Сальсед продолжал питать надежду в тюремном заключении и во время пытки; не утратил ее на позорной колеснице и даже теперь, стоя на эшафоте. Не то чтобы у него не хватало мужества или душевной силы покориться неизбежному, но он принадлежал к тем живучим людям, которые защищаются до последнего вздоха, с редким упорством и мощью.

Король, как и все парижане, отдавал себе, конечно, отчет, какая преследует Сальседа неотвязчивая мысль. Со своей стороны, Екатерина с тревогой следила за малейшим движением несчастного осужденного, но он был слишком далеко от нее, чтобы она могла проследить за направлением его взгляда, за быстрыми изменениями выражения глаз.

Как только он появился, зрители стали кто поднимать на плечи женщин и детей, кто сами становиться на плечи передним, чтобы лучше видеть, образуя живую пирамиду. И каждый раз, как над морем голов показывалась новая голова, Сальсед впивался в нее испытующим взором – мига ему было достаточно, чтобы подвергнуть новое для него лицо такому внимательному и всестороннему анализу, на который другому потребовался бы час: все его душевные силы находились в том напряженном состоянии, когда они удесятеряются необходимостью беречь, как драгоценность, каждую секунду. Метнув быстрый, как молния, взгляд на новое лицо, Сальсед вновь становился мрачен и устремлял внимание на что-нибудь другое.

Тем временем палач уже завладел осужденным и стал его привязывать за середину туловища к центральной части помоста. Два стрелка по знаку распоряжавшегося церемонией поручика Таншона пошли за лошадьми, раздвигая народные волны. При других обстоятельствах им не удалось бы сделать в густой толпе и двух шагов, но народ знал, за чем они шли, и сам давал им дорогу, стараясь потесниться, – так на заполненной актерами сцене дают место артистам, исполняющим главные роли.

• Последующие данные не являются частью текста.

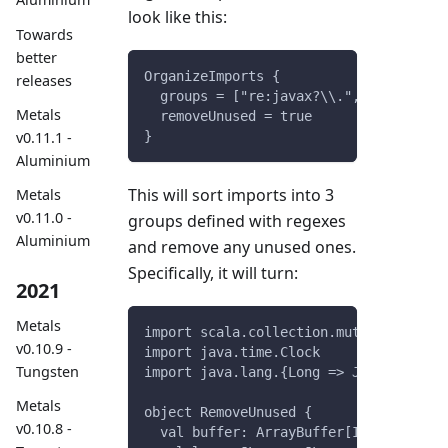
look like this:
Towards
better
OrganizeImports {
releases
  groups = ["re:javax?\\.", "scala.", 
Metals
  removeUnused = true
v0.11.1 -
}
Aluminium
This will sort imports into 3
Metals
v0.11.0 -
groups defined with regexes
Aluminium
and remove any unused ones.
Specifically, it will turn:
2021
Metals
import scala.collection.mutable.{Buffe
v0.10.9 -
import java.time.Clock
Tungsten
import java.lang.{Long => JLong, Doubl
Metals
object RemoveUnused {
v0.10.8 -
  val buffer: ArrayBuffer[Int] = Array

В эту самую минуту у входа в королевскую ложу послышался шум, и дежурный офицер, приподняв портьеру, доложил их величествам, что председатель парламента Бриссон с четырьмя членами совета, в числе которых и докладчик данного судебного дела, желали бы иметь честь переговорить с королем по поводу предстоящей казни.

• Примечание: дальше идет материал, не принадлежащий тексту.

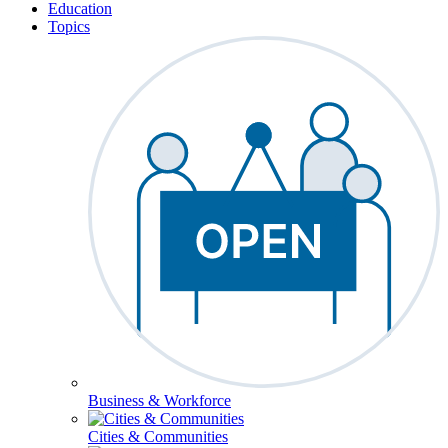
Education
Topics
Business & Workforce
Cities & Communities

– Это как нельзя более кстати. – И Генрих обернулся к Екатерине: – Ну, матушка, вы удовлетворены?

Вместо ответа Екатерина одобрительно кивнула головой.

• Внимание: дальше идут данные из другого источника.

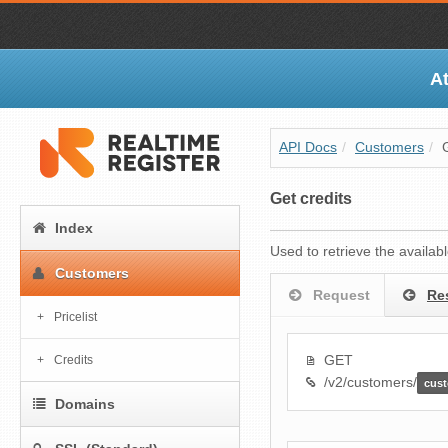
At
API Docs
/
Customers
/
Get credits
Index
Used to retrieve the availab
Customers
Request
Re
Pricelist
GET
Credits
/v2/customers/
cus
Domains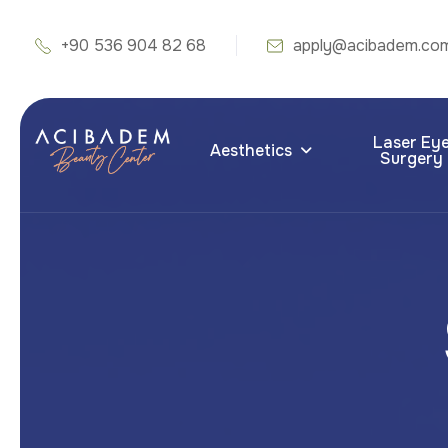
+90 536 904 82 68
apply@acibadem.co
Laser Ey
Aesthetics
Surgery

– Пусть они войдут, – приказал король.

– Государь, прошу вас о милости… – произнес Жуайез.

– Говори, Жуайез, и если только дело идет не о милости для осужденного…

– О нет, государь, будьте покойны.

– Так говори, я слушаю.

– И я, и мой брат, государь, совершенно не выносим вида двух предметов – красных и черных одеяний. Соблаговолите, государь, разрешить нам удалиться.

– Как! – воскликнул король. – Вас так мало занимают мои дела, господин де Жуайез, что вы просите разрешения удалиться в подобную минуту?

– Вовсе нет, государь, – все, что касается вашего величества, имеет для меня глубокое значение, но я так глупо создан, что в данном случае любая женщина окажется крепче меня. Не переношу зрелища казней, всегда потом болею целую неделю. А ведь я один при дворе еще не разучился смеяться, с тех пор как брат мой почему-то перестал разделять мою веселость. Подумайте, что станет с Лувром, столь скучным и угрюмым, если и я вздумаю еще усиливать общее печальное настроение? Умоляю вас, государь…

– Ты хочешь меня покинуть, Анн? – проговорил Генрих с непередаваемой грустью.